Il serait regrettable de ne pas connaître Fifi Brindacier, Ronya, fille de brigand ou Zozo la Tornade, entre autres personnages célébrissimes créés par Astrid Lindgren… L’occasion se présente à nous de succomber à nouveau sous le charme d’une petite fille de quatre ou cinq ans, Lotta, aussi connue en Suède que le Petit Nicolas chez nous.
C’est pour notre plus grand plaisir que l’éditeur Versant Sud jeunesse vient de porter à la connaissance du public francophone les exploits malicieux de cette petite « filoute » qui , du haut de ses cinq ans, « sait tout faire » ! L’éditeur en a confié la traduction à Aude Pasquier et l’illustration à Beatrice Alemagna, c’est dire que les deux tomes sont un régal à découvrir et à savourer, chaque chapitre étant en soi une petite aventure.
Au début du premier tome, Lotta n’a encore que quatre ans ; elle est la cadette d’une fratrie de trois enfants : Jonas et Mia Maria qui la devancent de quelques années seulement s’estiment déjà grands, bien entendu. « Nous habitons une maison jaune dans une petite rue qui s’appelle rue des Fileurs », rebaptisée par leur papa « rue des Filous »…
Pour cette première partie, Astrid Lindgren donne la parole à Mia Maria, qui nous raconte une dizaine de petits faits quotidiens de la vie de Lotta.
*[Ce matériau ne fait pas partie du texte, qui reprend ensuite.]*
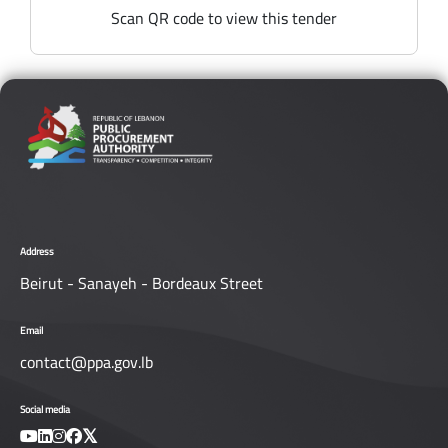
Scan QR code to view this tender
Address
Beirut - Sanayeh - Bordeaux Street
Email
contact@ppa.gov.lb
Social media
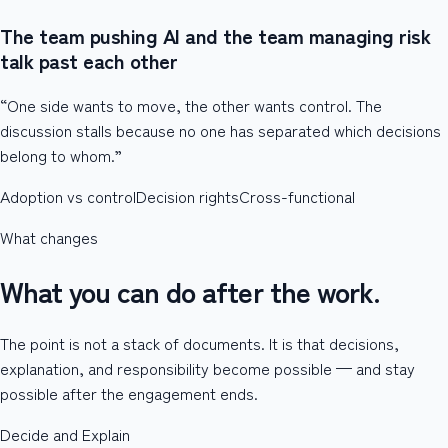
The team pushing AI and the team managing risk
talk past each other
“One side wants to move, the other wants control. The
discussion stalls because no one has separated which decisions
belong to whom.”
Adoption vs control
Decision rights
Cross-functional
What changes
What you can do after the work.
The point is not a stack of documents. It is that decisions,
explanation, and responsibility become possible — and stay
possible after the engagement ends.
Decide and Explain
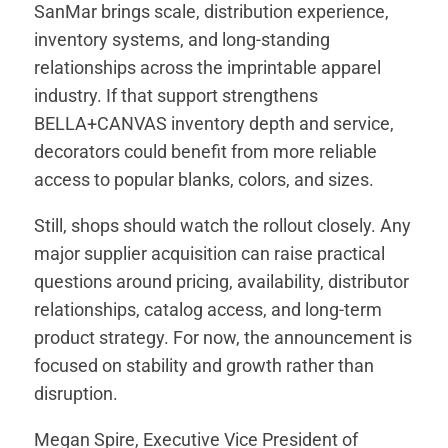
SanMar brings scale, distribution experience,
inventory systems, and long-standing
relationships across the imprintable apparel
industry. If that support strengthens
BELLA+CANVAS inventory depth and service,
decorators could benefit from more reliable
access to popular blanks, colors, and sizes.
Still, shops should watch the rollout closely. Any
major supplier acquisition can raise practical
questions around pricing, availability, distributor
relationships, catalog access, and long-term
product strategy. For now, the announcement is
focused on stability and growth rather than
disruption.
Megan Spire, Executive Vice President of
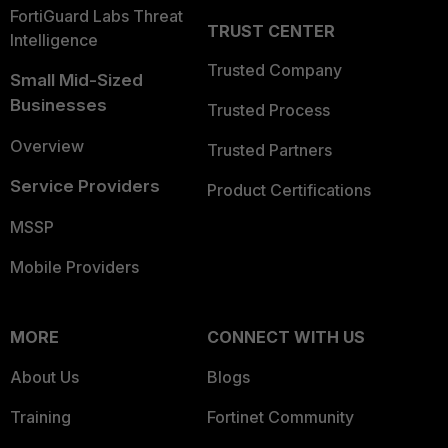
FortiGuard Labs Threat
TRUST CENTER
Intelligence
Trusted Company
Small Mid-Sized
Businesses
Trusted Process
Overview
Trusted Partners
Service Providers
Product Certifications
MSSP
Mobile Providers
MORE
CONNECT WITH US
About Us
Blogs
Training
Fortinet Community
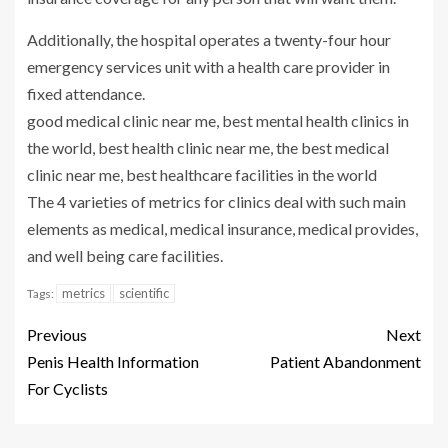
Additionally, the hospital operates a twenty-four hour
emergency services unit with a health care provider in
fixed attendance.
good medical clinic near me, best mental health clinics in
the world, best health clinic near me, the best medical
clinic near me, best healthcare facilities in the world
The 4 varieties of metrics for clinics deal with such main
elements as medical, medical insurance, medical provides,
and well being care facilities.
metrics
scientific
Tags:
Previous
Next
Penis Health Information
Patient Abandonment
For Cyclists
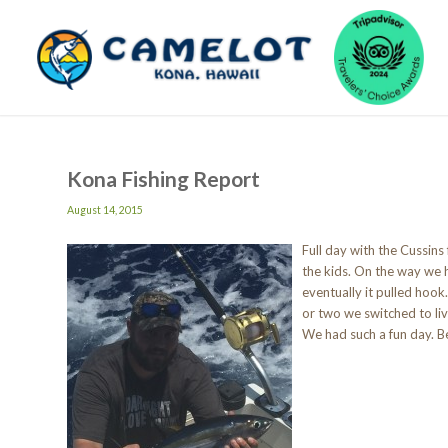
Kona Fishing Report
August 14, 2015
Full day with the Cussins
the kids. On the way we h
eventually it pulled hoo
or two we switched to liv
We had such a fun day. Be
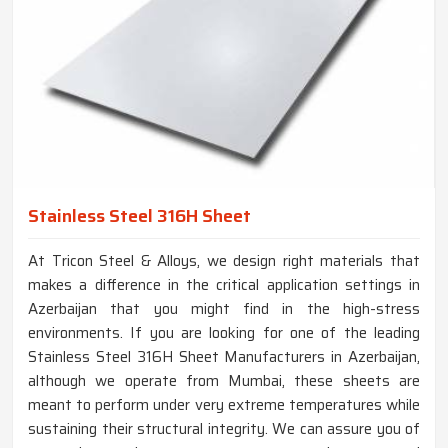
Stainless Steel 316H Sheet
At Tricon Steel & Alloys, we design right materials that
makes a difference in the critical application settings in
Azerbaijan that you might find in the high-stress
environments. If you are looking for one of the leading
Stainless Steel 316H Sheet Manufacturers in Azerbaijan,
although we operate from Mumbai, these sheets are
meant to perform under very extreme temperatures while
sustaining their structural integrity. We can assure you of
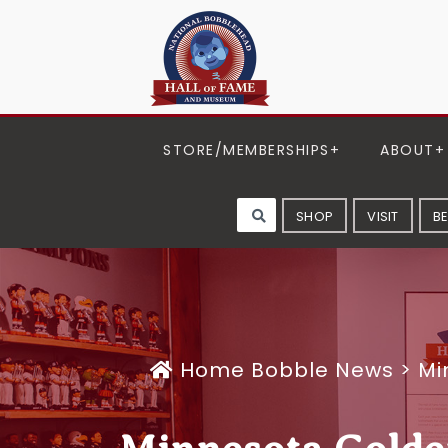
STORE/MEMBERSHIPS
ABOUT
SHOP
VISIT
B
Home
Bobble News
>
Mi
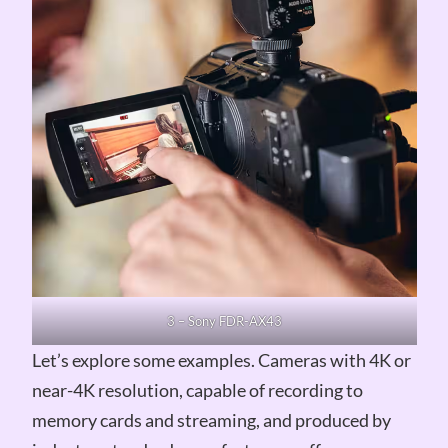
3 – Sony FDR-AX43
Let’s explore some examples. Cameras with 4K or
near-4K resolution, capable of recording to
memory cards and streaming, and produced by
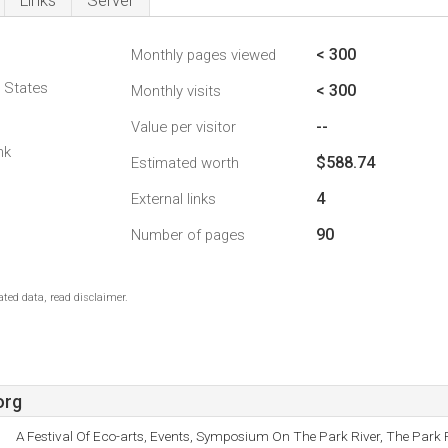
Links
Server
< 300
Monthly pages viewed
d States
< 300
Monthly visits
--
Value per visitor
nk
$588.74
Estimated worth
4
External links
90
Number of pages
ted data, read disclaimer.
org
A Festival Of Eco-arts, Events, Symposium On The Park River, The Park R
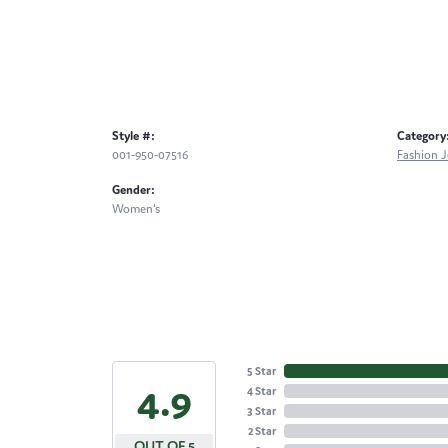
Style #:
Category
001-950-07516
Fashion J
Gender:
Women's
5 Star
4.9
4 Star
3 Star
2 Star
OUT OF 5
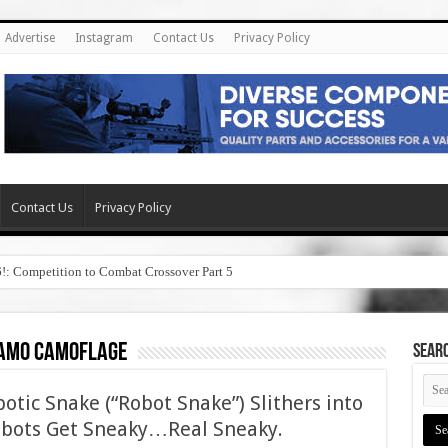
Advertise
Instagram
Contact Us
Privacy Policy
Contact Us
Privacy Policy
6!: Competition to Combat Crossover Part 5
camo camoflage
SEAR
tic Snake (“Robot Snake”) Slithers into
bots Get Sneaky…Real Sneaky.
Le point-de-vue de la grande sœur, celle « du milieu », nous éclaire alors sur l’ambiance pleine de vie de toute la famille et sur la dynamique de la fratrie. Que faire d’un « bébé » qui veut jouer aux pirates avec « les deux grands » ou qui refuse de boire le sirop que veut lui administrer « le docteur » ? Comment s’y prendre avec une petite fille têtue qui ne prétend pas ouvrir la bouche chez le dentiste ?
Au lendemain des cinq ans de Lotta, le décor étant planté et les personnages dessinés, changement de narrateur : le récit se poursuivra à la troisième personne. Nous faisons alors plus ample connaissance avec un petit personnage décidé, volontaire, parfois impertinent, débrouillard. Lotta a bon cœur, toujours prête à aider la voisine âgée – et compréhensive-, mais Lotta ne se laisse pas marcher sur les pieds ; elle déploie beaucoup d’imagination pour s’assurer la place d’une benjamine de cinq ans au sein de la famille. Et, comme tout enfant de cet âge-là, naviguer entre imagination et réalité, entre bonne et mauvaise foi, ne pose aucun problème… enfin, presqu’aucun !
Merveilleusement traduit par Aude Pasquier, le texte assez conséquent est alerte, les dialogues modernes ; ils traduisent la bienveillance teintée d’humour avec laquelle Astrid Lindgren parle ses personnages. Parmi les nombreux albums traduits avec talent et sensibilité par Aude Pasquier, je me rappelle avec émotion Le châle de grand-mère d’Asa Lind & Joanna Hellgren aux éditions Cambourakis, présenté au Prix Versele 2015 .
Tenant en main les deux tomes des aventures de Lotta, je ne peux que sourire à la vue de ce petit personnage tel que l’imagine, avec drôlerie et sensibilité, Beatrice Alemagna. Cheveux raides, regard malicieux, Lotta affiche sa fierté de « cochon pendu » à la branche d’un arbre ou de cycliste chevronnée sur un vélo plus grand qu’elle ! Trait faussement naïf de l’illustratrice, jeux avec les proportions, simplification des décors pour mieux évoquer les atmosphères et mettre en évidence les expressions des corps et des visages, tout le talent de Beatrice Alemagna semble mis au service d’une parfaite complicité avec les « Filous » de la rue des Fileurs !
Je retrouve, dans un registre un peu différent, l’émotion ressentie quand je présentais, dans la sélection 2019 du Prix Versele Un grand jour de rien, écrit et illustré par Béatrice Alemagna.
Ces deux tomes se prêtent merveilleusement à une lecture à voix haute ; les adultes se régaleront de la pertinence et la finesse avec laquelle Astrid Lindgren observe le monde de l’enfance.